Le jeudi en fin d’après-midi, c’est le moment de la visioconférence. Un ordre du jour est établi, comme sur la façon d’aborder le confinement, comment continuer à garder le lien avec les staffs, comment s’organiser pour la reprise, comment assurer au mieux la sécurité des joueurs, etc… Parfois, on y parle aussi de jeu pour mieux se changer les idées. Des personnalités extérieures sont invitées pour apporter, là aussi, leur expérience. Faire partager leur savoir. Cela a notamment été le cas de Claude Onesta, l’ancien sélectionneur de l’équipe de France de handball et désormais à manager de la haute performance de l’Agence nationale du sport. "C’était très intéressant", selon Reggiardo. Alain Gaillard, président de Tech XV, le syndicat des entraineurs, est lui aussi intervenu voilà quelques jours.
Reggiardo: "Je suis partant pour garder ce lien"
Pour les moins expérimentés, c’est aussi enrichissant que rassurant. Laurent Sempéré reconnait avoir vécu "un apprentissage plus qu’accéléré" en compagnie de Julien Arias durant cette saison complètement dingue. Alors ces échanges avec les plus aguerris les aident grandement aujourd’hui "C’est vrai que c’est peut-être d’autant plus appréciable pour Julien et moi, explique Sempéré qui avoue rester plutôt discret lors de ces réunions. Comme dans la vie, ceux qui ont le plus d’expérience sont les plus à mêmes d’apporter le plus d’explications et de solutions." Et tous leurs petits secrets aussi? "Non, rigole-t-il avec un grand sourire. Certaines discussions ressemblent à celles de pêcheurs. Ils ne vont pas non plus nous donner tous les leurs filons."

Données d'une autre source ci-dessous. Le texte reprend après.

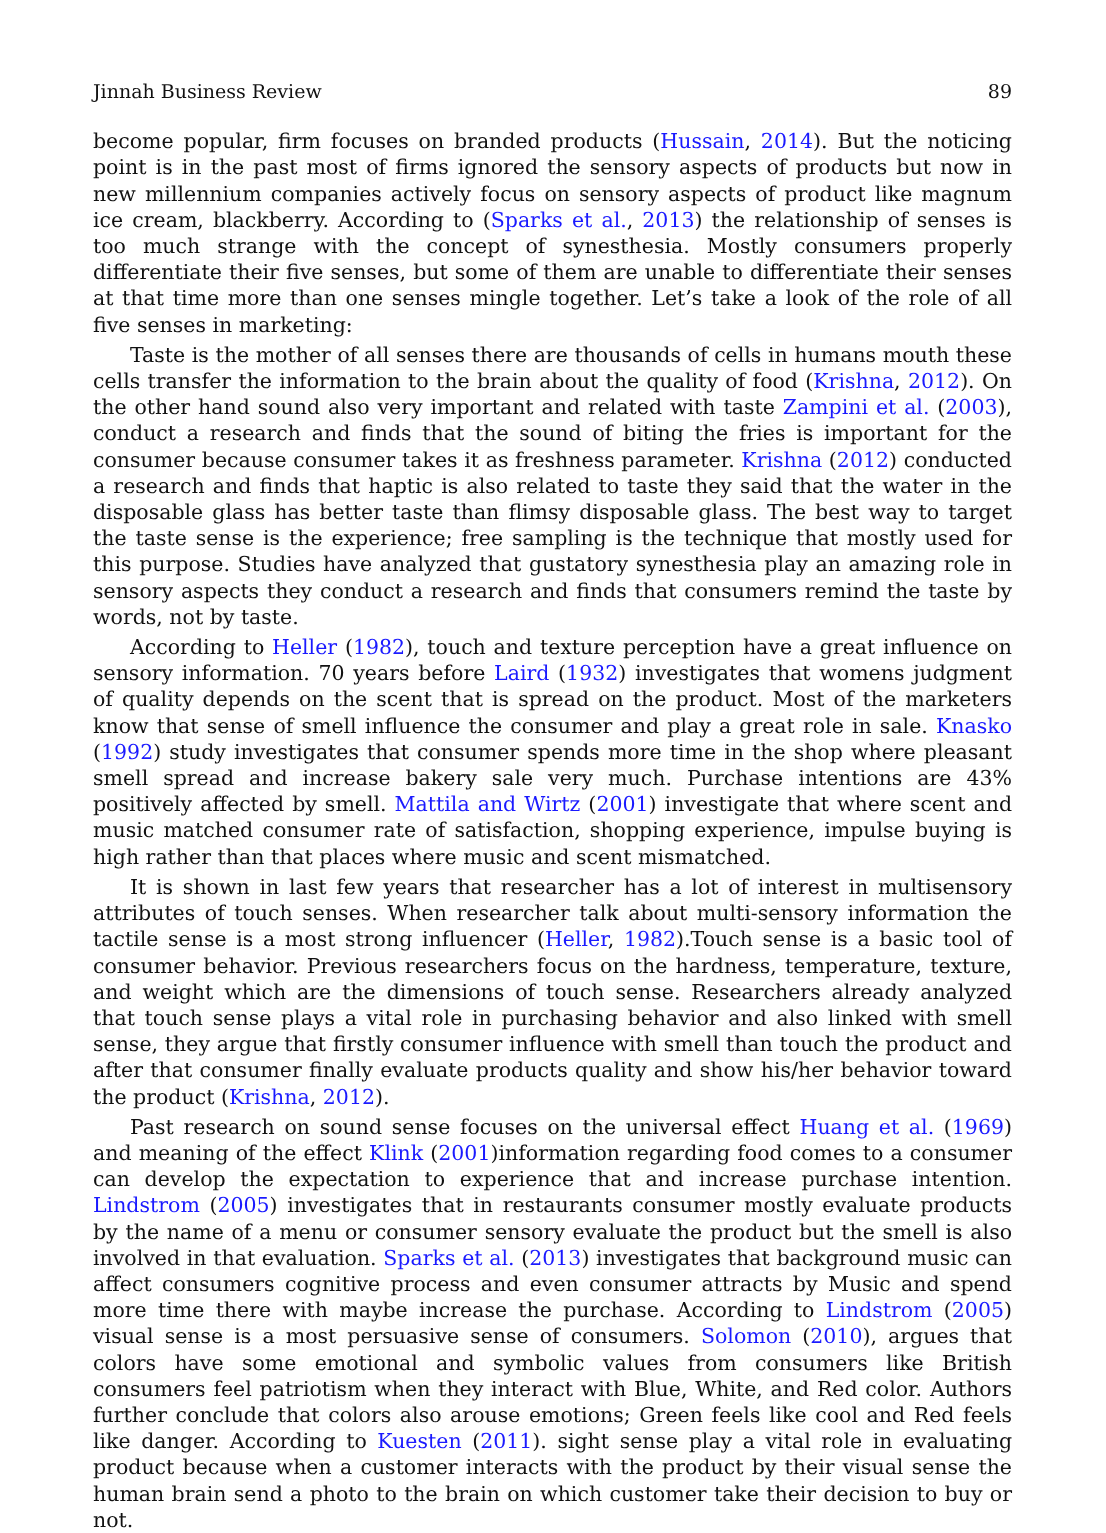Jinnah Business Review 89
become popular, firm focuses on branded products (Hussain, 2014). But the noticing point is in the past most of firms ignored the sensory aspects of products but now in new millennium companies actively focus on sensory aspects of product like magnum ice cream, blackberry. According to (Sparks et al., 2013) the relationship of senses is too much strange with the concept of synesthesia. Mostly consumers properly differentiate their five senses, but some of them are unable to differentiate their senses at that time more than one senses mingle together. Let’s take a look of the role of all five senses in marketing:
Taste is the mother of all senses there are thousands of cells in humans mouth these cells transfer the information to the brain about the quality of food (Krishna, 2012). On the other hand sound also very important and related with taste Zampini et al. (2003), conduct a research and finds that the sound of biting the fries is important for the consumer because consumer takes it as freshness parameter. Krishna (2012) conducted a research and finds that haptic is also related to taste they said that the water in the disposable glass has better taste than flimsy disposable glass. The best way to target the taste sense is the experience; free sampling is the technique that mostly used for this purpose. Studies have analyzed that gustatory synesthesia play an amazing role in sensory aspects they conduct a research and finds that consumers remind the taste by words, not by taste.
According to Heller (1982), touch and texture perception have a great influence on sensory information. 70 years before Laird (1932) investigates that womens judgment of quality depends on the scent that is spread on the product. Most of the marketers know that sense of smell influence the consumer and play a great role in sale. Knasko (1992) study investigates that consumer spends more time in the shop where pleasant smell spread and increase bakery sale very much. Purchase intentions are 43% positively affected by smell. Mattila and Wirtz (2001) investigate that where scent and music matched consumer rate of satisfaction, shopping experience, impulse buying is high rather than that places where music and scent mismatched.
It is shown in last few years that researcher has a lot of interest in multisensory attributes of touch senses. When researcher talk about multi-sensory information the tactile sense is a most strong influencer (Heller, 1982).Touch sense is a basic tool of consumer behavior. Previous researchers focus on the hardness, temperature, texture, and weight which are the dimensions of touch sense. Researchers already analyzed that touch sense plays a vital role in purchasing behavior and also linked with smell sense, they argue that firstly consumer influence with smell than touch the product and after that consumer finally evaluate products quality and show his/her behavior toward the product (Krishna, 2012).
Past research on sound sense focuses on the universal effect Huang et al. (1969) and meaning of the effect Klink (2001)information regarding food comes to a consumer can develop the expectation to experience that and increase purchase intention. Lindstrom (2005) investigates that in restaurants consumer mostly evaluate products by the name of a menu or consumer sensory evaluate the product but the smell is also involved in that evaluation. Sparks et al. (2013) investigates that background music can affect consumers cognitive process and even consumer attracts by Music and spend more time there with maybe increase the purchase. According to Lindstrom (2005) visual sense is a most persuasive sense of consumers. Solomon (2010), argues that colors have some emotional and symbolic values from consumers like British consumers feel patriotism when they interact with Blue, White, and Red color. Authors further conclude that colors also arouse emotions; Green feels like cool and Red feels like danger. According to Kuesten (2011). sight sense play a vital role in evaluating product because when a customer interacts with the product by their visual sense the human brain send a photo to the brain on which customer take their decision to buy or not.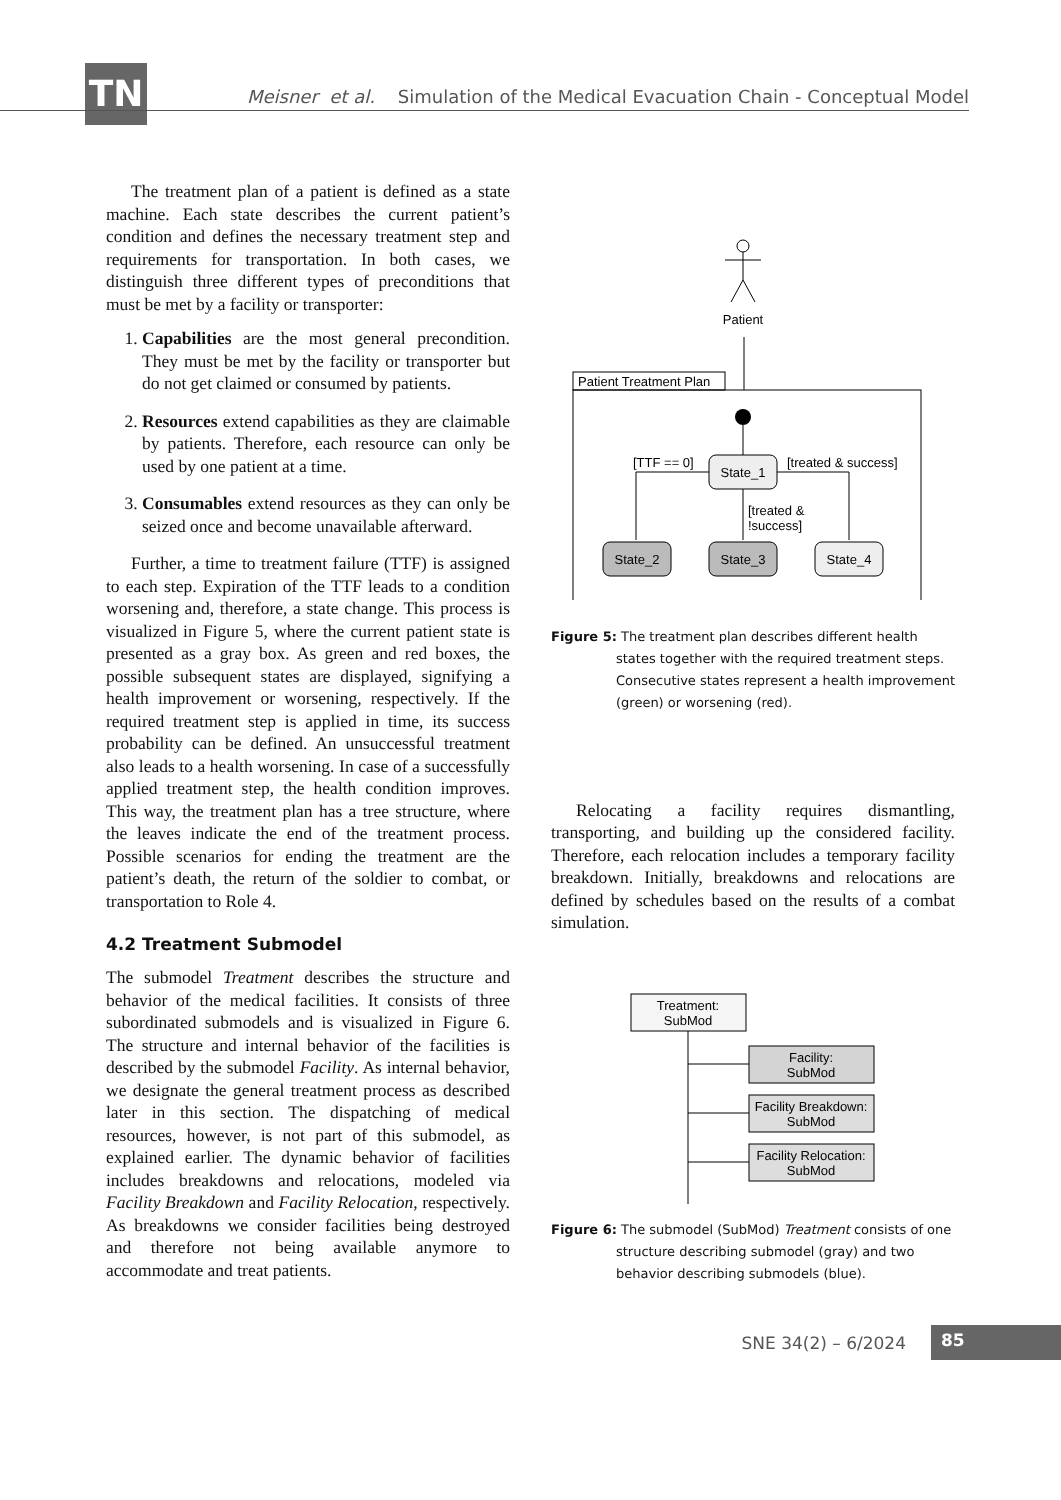TN
Meisner et al. Simulation of the Medical Evacuation Chain - Conceptual Model
The treatment plan of a patient is defined as a state machine. Each state describes the current patient’s condition and defines the necessary treatment step and requirements for transportation. In both cases, we distinguish three different types of preconditions that must be met by a facility or transporter:
1. Capabilities are the most general precondition. They must be met by the facility or transporter but do not get claimed or consumed by patients.
2. Resources extend capabilities as they are claimable by patients. Therefore, each resource can only be used by one patient at a time.
3. Consumables extend resources as they can only be seized once and become unavailable afterward.
Further, a time to treatment failure (TTF) is assigned to each step. Expiration of the TTF leads to a condition worsening and, therefore, a state change. This process is visualized in Figure 5, where the current patient state is presented as a gray box. As green and red boxes, the possible subsequent states are displayed, signifying a health improvement or worsening, respectively. If the required treatment step is applied in time, its success probability can be defined. An unsuccessful treatment also leads to a health worsening. In case of a successfully applied treatment step, the health condition improves. This way, the treatment plan has a tree structure, where the leaves indicate the end of the treatment process. Possible scenarios for ending the treatment are the patient’s death, the return of the soldier to combat, or transportation to Role 4.
4.2 Treatment Submodel
The submodel Treatment describes the structure and behavior of the medical facilities. It consists of three subordinated submodels and is visualized in Figure 6. The structure and internal behavior of the facilities is described by the submodel Facility. As internal behavior, we designate the general treatment process as described later in this section. The dispatching of medical resources, however, is not part of this submodel, as explained earlier. The dynamic behavior of facilities includes breakdowns and relocations, modeled via Facility Breakdown and Facility Relocation, respectively. As breakdowns we consider facilities being destroyed and therefore not being available anymore to accommodate and treat patients.
Patient
Patient Treatment Plan
State_1
[TTF == 0]
[treated & success]
[treated &
!success]
State_2
State_3
State_4
Figure 5: The treatment plan describes different health states together with the required treatment steps. Consecutive states represent a health improvement (green) or worsening (red).
Relocating a facility requires dismantling, transporting, and building up the considered facility. Therefore, each relocation includes a temporary facility breakdown. Initially, breakdowns and relocations are defined by schedules based on the results of a combat simulation.
Treatment:
SubMod
Facility:
SubMod
Facility Breakdown:
SubMod
Facility Relocation:
SubMod
Figure 6: The submodel (SubMod) Treatment consists of one structure describing submodel (gray) and two behavior describing submodels (blue).
SNE 34(2) – 6/2024 85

Qu’en sera-t-il dans quelques semaines, voire dans quelques mois, une fois que la vie normale aura enfin repris son cours et que la compétition aura redémarré? "Même si la situation fait que nous sommes tous d’un optimisme exacerbé, dès que la compétition va reprendre, je pense que nous n’aurons pas envie de passer tous nos jeudis soir en visio les uns avec les autres", lance l’entraîneur parisien, toujours sur le ton de la boutade. "Ce serait bien de garder ce lien, selon Reggiardo. Moi, je suis partant même si je ne sais pas si on pourra encore le faire toutes les semaines comme actuellement." Chacun aura alors pleinement replongé dans le quotidien du Top 14. Ce n’est malheureusement pas pour tout de suite… "Mais la priorité des priorités, dit un manager, est de reprendre le plus rapidement possible pour la survie de nos clubs et nos entreprises." Derrière l’écran, l’inquiétude est immense.